Dog DNA Study Reveals Interesting New Data About Man’s Best Friend


The origin and evolution of the domestic dog is a controversial issue for the scientific community, but a recent article in the journal Nature sheds light on this subject, and the dog DNA study revealed some interesting data about man’s best friend.

Several studies have tried to unravel the mystery of the origin of domesticated dogs, but none has given a definitive answer. However, a team of experts, led by the Swedish geneticist Peter Savolainen, believe that some 33,000 years ago, a population of wolves living in Southeast Asia diverged into two separate lineages, and the domestic dog appeared along one of those lineages.

“Nobody knows exactly what happened, but the favorite theory for many in the field is that this domestication was a collaboration between humans and wolves,” Savolainen, the study co-author, said.

“It might have started with the wolves coming closer to humans, living from the debris of food leftovers around human camps,” he explained. “And then those wolves that were least aggressive or that were best accepted by humans to come near, they got the best food and therefore a selective advantage compared to other wolves.”

Through an analysis of complete genomes of 58 dogs and wolves around the world, Savolainen suggests that the origin of domestication could be Southeast Asia about 33,000 years ago. According to the text published in the journal Nature, about 15,000 years ago a subcategory of ancestral dogs began to migrate to the Middle East, Africa, and Europe. While scientists believe that this dispersion was associated with the movement of humans, the first migration could have been initiated by the dogs themselves, due to environmental factors such as the retreat of glaciers that started about 19,000 years ago.

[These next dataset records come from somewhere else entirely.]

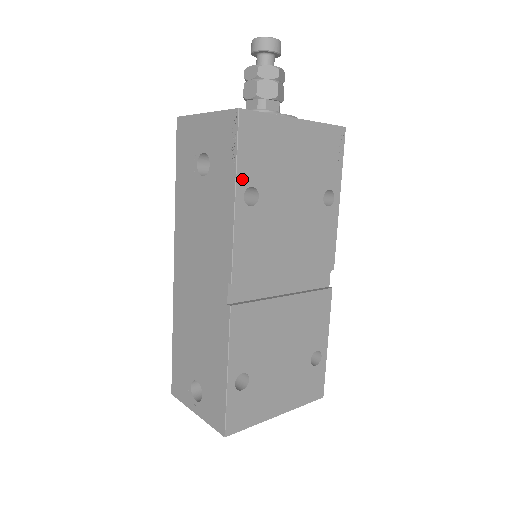
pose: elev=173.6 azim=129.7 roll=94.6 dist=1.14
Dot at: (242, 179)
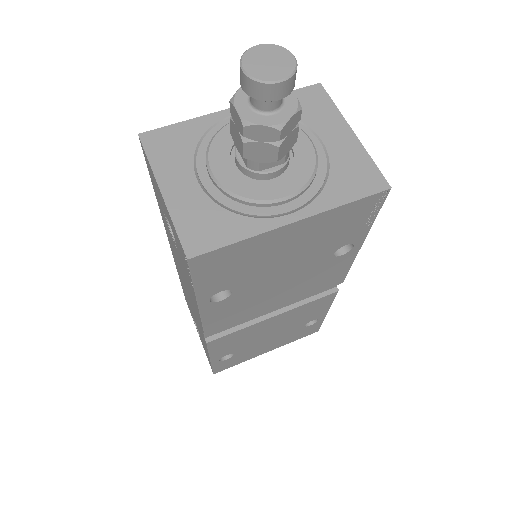
Dot at: (205, 293)
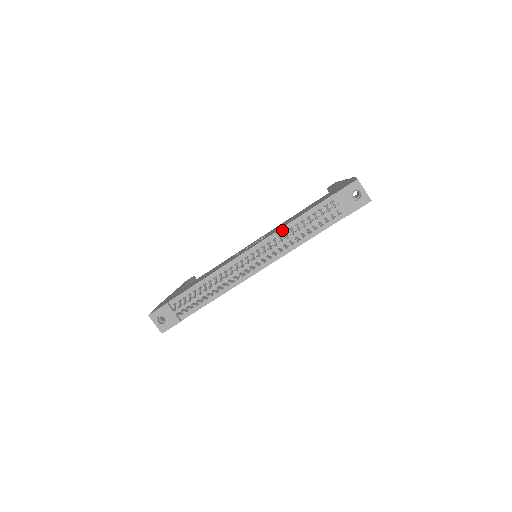
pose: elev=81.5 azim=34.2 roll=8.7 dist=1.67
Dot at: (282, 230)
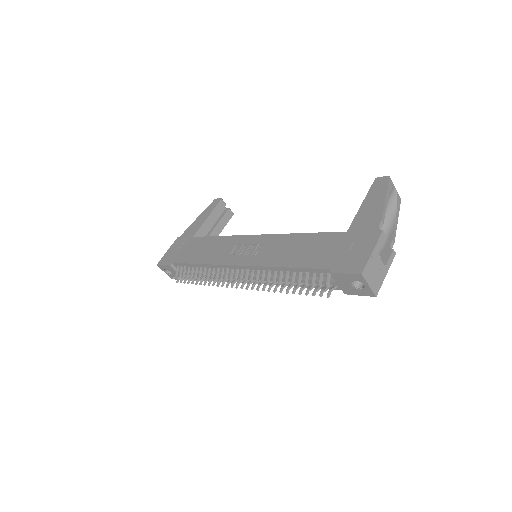
Dot at: (272, 268)
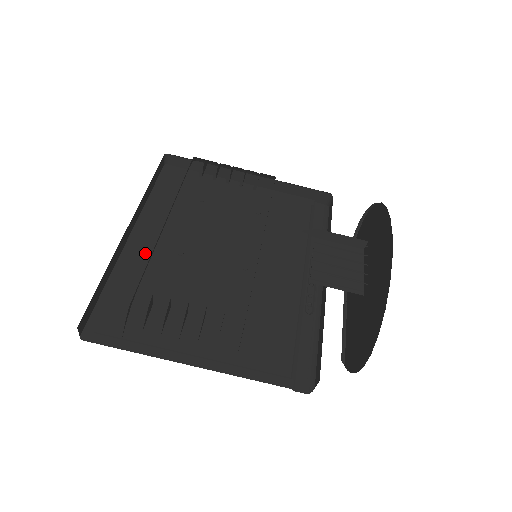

As indicated by the study, a group of migrant dogs returned to the north of modern China to breed with existing populations, which would be those that later would travel to America through the Bering Strait, between the regions of Siberia and Alaska.

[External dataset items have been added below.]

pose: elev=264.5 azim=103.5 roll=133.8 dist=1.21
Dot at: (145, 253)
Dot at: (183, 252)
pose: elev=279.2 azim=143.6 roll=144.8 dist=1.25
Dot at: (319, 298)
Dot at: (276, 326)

The Guardian wrote, “the indigenous Chinese dogs revealed closer links to their wolf ancestors, and retained the greatest genetic variety, another indicator that the domestic canine began somewhere in East Asia.”

Based on the genetic analysis of the animals, the authors of this study found that dogs from Southeast Asia had higher genetic diversity than other dogs analyzed, and were more closely related to the grey wolves, which is why experts suggested that the domestic dog may have originated in Southeast Asia about 33,000 years ago.

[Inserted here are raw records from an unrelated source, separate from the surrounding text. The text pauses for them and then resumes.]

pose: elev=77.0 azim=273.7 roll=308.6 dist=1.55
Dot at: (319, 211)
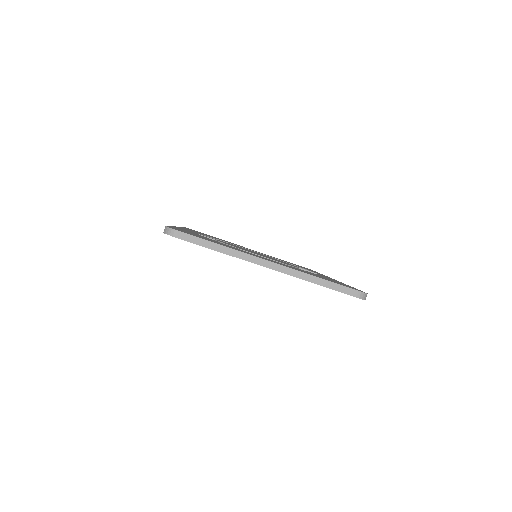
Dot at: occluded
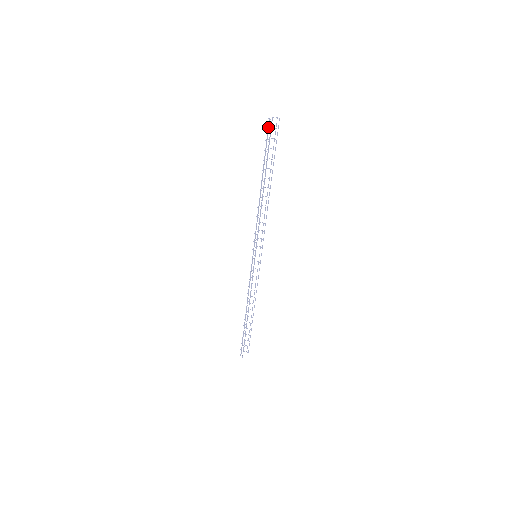
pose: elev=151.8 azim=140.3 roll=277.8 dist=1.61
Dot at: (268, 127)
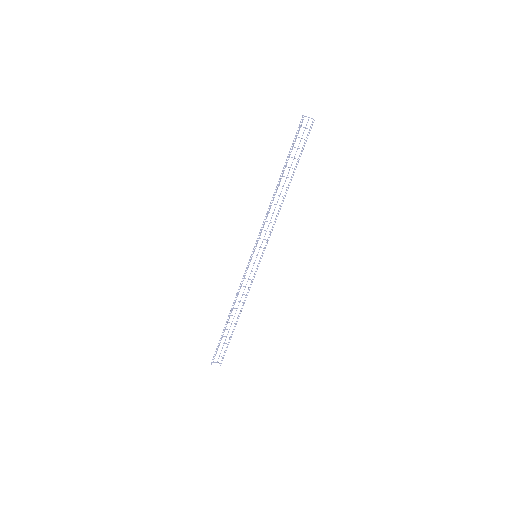
Dot at: occluded
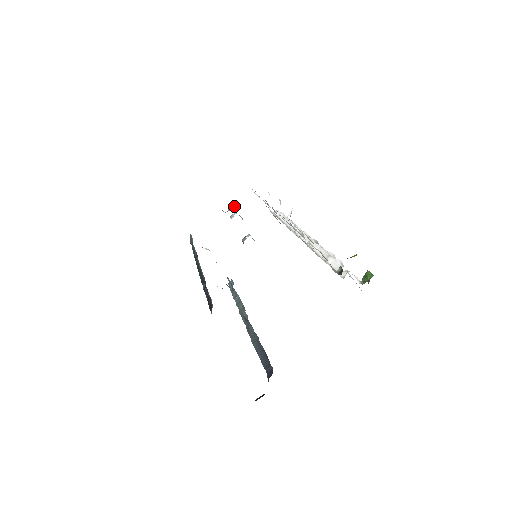
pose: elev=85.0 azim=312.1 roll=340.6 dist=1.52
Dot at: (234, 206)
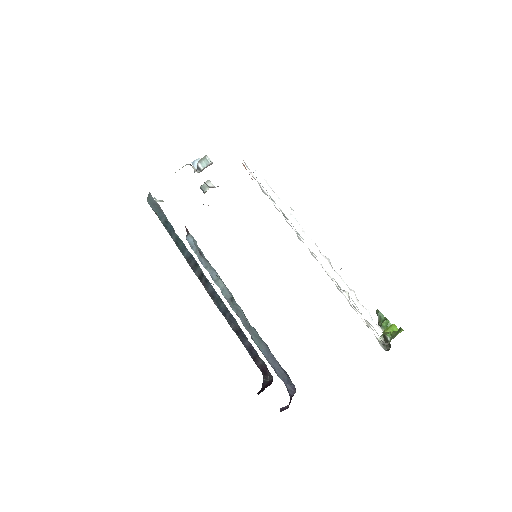
Dot at: (208, 163)
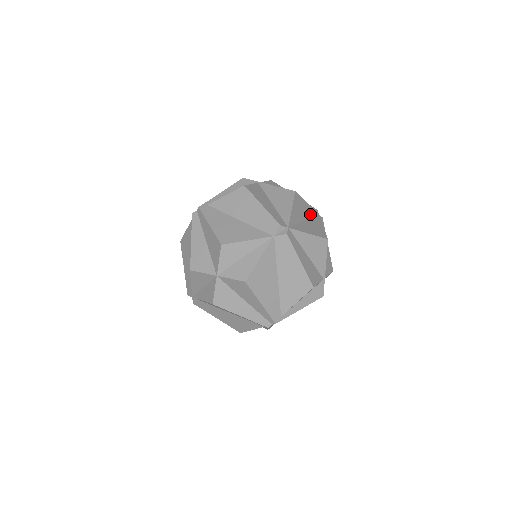
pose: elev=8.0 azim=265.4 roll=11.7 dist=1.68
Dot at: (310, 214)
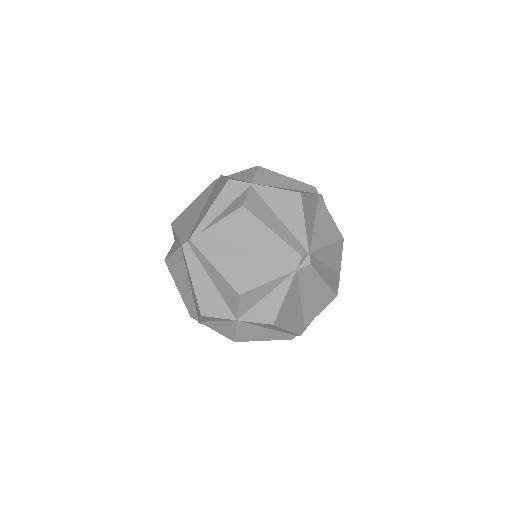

Discovery News wrote that several possibilities could explain both the DNA evidence and the archaeological finds. One is that humans were migrating frequently and over long distances 33,000 years ago, and dogs followed. The second, according to Greg Hodgins (a researcher at the University of Arizona’s Accelerator Mass Spectrometry Laboratory), is that dog domestication happened repeatedly throughout early human history at different geographical locations. That would mean modern dogs have multiple ancestors, however, rather than a single common ancestor, as the new research indicates. The research concludes that both groups of dogs were crossed before spreading to the Americas.

“Our study, for the first time, begins to reveal a large and complex landscape upon which a cascade of positive selective sweeps occurred during the domestication of dogs,” the report states. “The domestic dog represents one of the most beautiful genetic sculptures shaped by nature and man.”